WHAT TO DO - Please return each record exactly as it stands.

*** INPUT MATERIAL Section Begins ***

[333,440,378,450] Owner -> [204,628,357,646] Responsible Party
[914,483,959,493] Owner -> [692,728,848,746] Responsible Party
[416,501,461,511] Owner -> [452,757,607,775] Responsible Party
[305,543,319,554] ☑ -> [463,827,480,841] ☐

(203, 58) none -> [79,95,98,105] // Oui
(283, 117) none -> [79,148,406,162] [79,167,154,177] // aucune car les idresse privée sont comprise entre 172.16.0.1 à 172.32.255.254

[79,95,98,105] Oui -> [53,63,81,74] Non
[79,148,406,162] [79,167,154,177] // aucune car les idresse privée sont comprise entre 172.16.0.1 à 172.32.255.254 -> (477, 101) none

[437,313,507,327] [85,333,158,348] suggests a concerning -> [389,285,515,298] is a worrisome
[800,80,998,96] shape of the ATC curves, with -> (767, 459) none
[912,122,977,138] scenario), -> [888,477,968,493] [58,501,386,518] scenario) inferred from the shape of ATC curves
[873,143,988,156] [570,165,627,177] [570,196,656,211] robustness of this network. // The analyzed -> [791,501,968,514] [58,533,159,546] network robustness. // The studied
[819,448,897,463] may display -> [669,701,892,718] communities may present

*** INPUT MATERIAL Section Ends ***

WRITTEN ANSWER -
[333,440,378,450] Owner -> [204,628,357,646] Responsible Party
[914,483,959,493] Owner -> [692,728,848,746] Responsible Party
[416,501,461,511] Owner -> [452,757,607,775] Responsible Party
[305,543,319,554] ☑ -> [463,827,480,841] ☐

(203, 58) none -> [79,95,98,105] // Oui
(283, 117) none -> [79,148,406,162] [79,167,154,177] // aucune car les idresse privée sont comprise entre 172.16.0.1 à 172.32.255.254

[79,95,98,105] Oui -> [53,63,81,74] Non
[79,148,406,162] [79,167,154,177] // aucune car les idresse privée sont comprise entre 172.16.0.1 à 172.32.255.254 -> (477, 101) none

[437,313,507,327] [85,333,158,348] suggests a concerning -> [389,285,515,298] is a worrisome
[800,80,998,96] shape of the ATC curves, with -> (767, 459) none
[912,122,977,138] scenario), -> [888,477,968,493] [58,501,386,518] scenario) inferred from the shape of ATC curves
[873,143,988,156] [570,165,627,177] [570,196,656,211] robustness of this network. // The analyzed -> [791,501,968,514] [58,533,159,546] network robustness. // The studied
[819,448,897,463] may display -> [669,701,892,718] communities may present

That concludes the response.